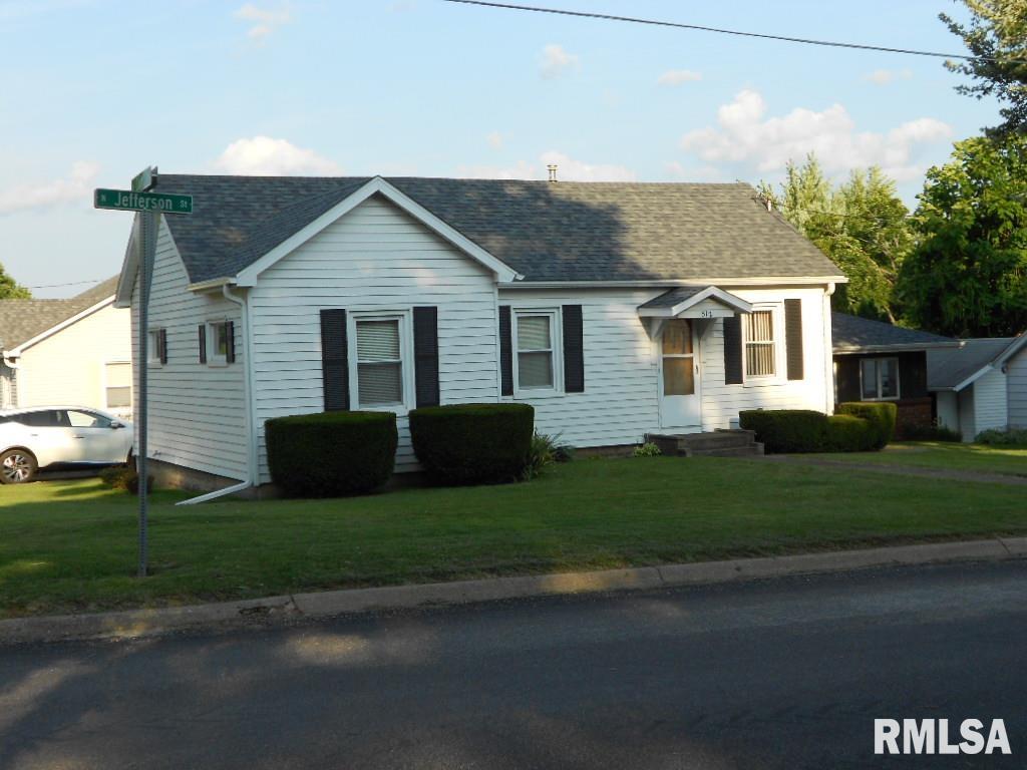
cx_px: 514
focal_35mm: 49
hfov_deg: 38.9
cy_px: 385
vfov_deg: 29.7
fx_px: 1454
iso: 80
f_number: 4.5
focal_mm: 8.8
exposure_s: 1/320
-----
> **Written task**
Output every entry exactly. Pictures stay out.

> **Completed exercise**
cx_px: 514
focal_35mm: 49
hfov_deg: 38.9
cy_px: 385
vfov_deg: 29.7
fx_px: 1454
iso: 80
f_number: 4.5
focal_mm: 8.8
exposure_s: 1/320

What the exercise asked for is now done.